Blog Networks: Play Hard, or Don’t Play At All

Scrivs has predicted that many blog networks will fail in 2006, and I think he’s spot on.

Why Most ‘2nd Tier’ Blog Networks Are Garbage

  1. Many new blog networks do not have the necessary funds to pull off a medium-scale project. You need a stash of cash to pay writers through the first six months (before major ad revenues come in and balance out this cost), and it doesn’t hurt to have money to throw at good development, design and hosting, too. (Yes, I’m aware that some networks have tried paying writers on a rev-share basis, but this seems to fail time and time again.)
  2. Most new blog networks have an identity crisis – they can’t tell you what they are (besides a ‘blog network’), or what differentiates them. They are, in a word, generic.
  3. They aren’t putting out content which is useful to the reader. Most of them just re-post regurgitated news without adding much value or commentary.

So, although I do believe that owning content is generally a good investment, it’s also apparent that if you don’t have the resources to do a blog network right, it’s not gonna be a huge success. Not that that surprises anyone!
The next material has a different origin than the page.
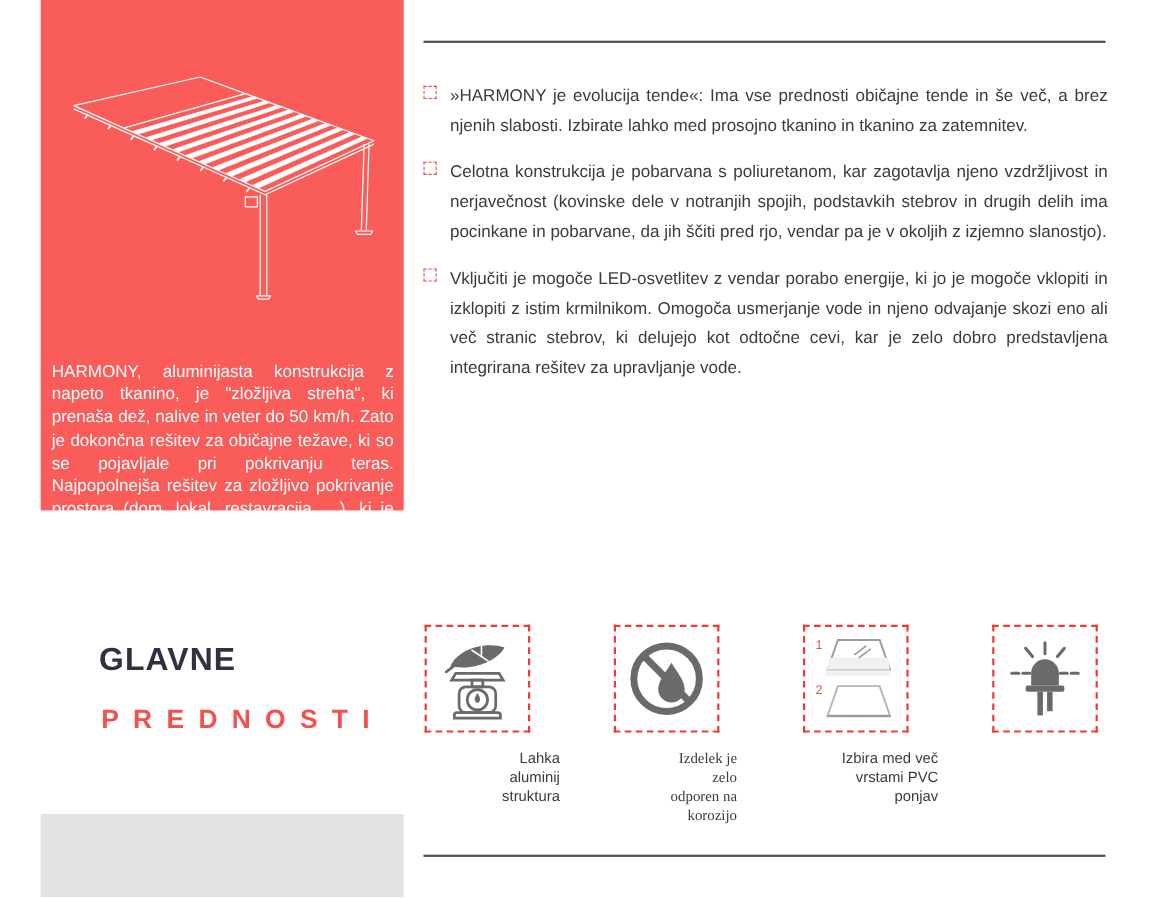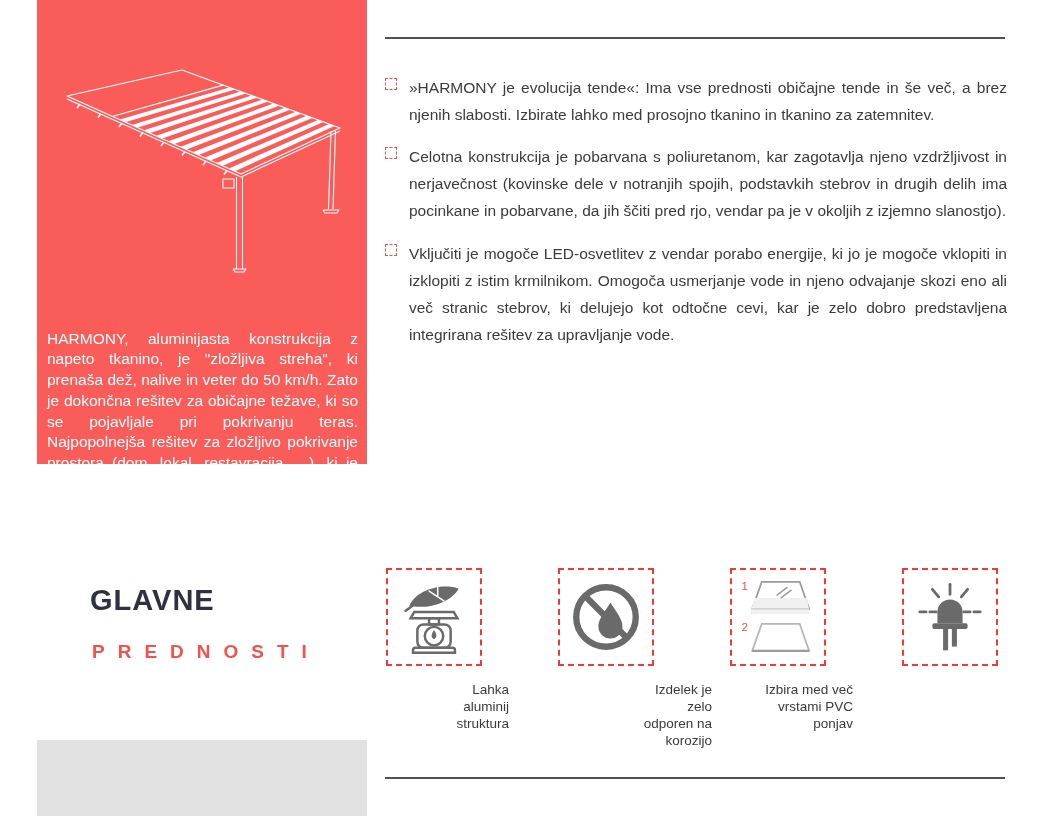"PREDNOSTI" .heading-red { font-size: 19px -> 24px }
Who do you think will rise to the top in the 2nd generation blog network race? My money is on FineFools and InstaBlogs. The flip side: who will crash and burn (or just slowly fade into irrelevance)?

One thought on “Blog Networks: Play Hard, or Don’t Play At All

  1. I think Scrivs and Andy are right – I don’t see the point in most of the blog networks. I’m not sure they’ll fail in 2006, but most will definitely fail. The biggest problem is (#3 on Andy’s list) that they focus on building and marketing a network brand rather than building quality sites with great content.

    My wife and I run 5-6 weblogs, which we could call a network if we chose to – and they’re profitable. It’s much easier to be profitable when you start very small, and let the network grow rather than launching 20 content-free blogs at once.

    I think what Rich said above about lower levels of quality content is exactly right—and I’m not sure any of the weblog networks really understand that.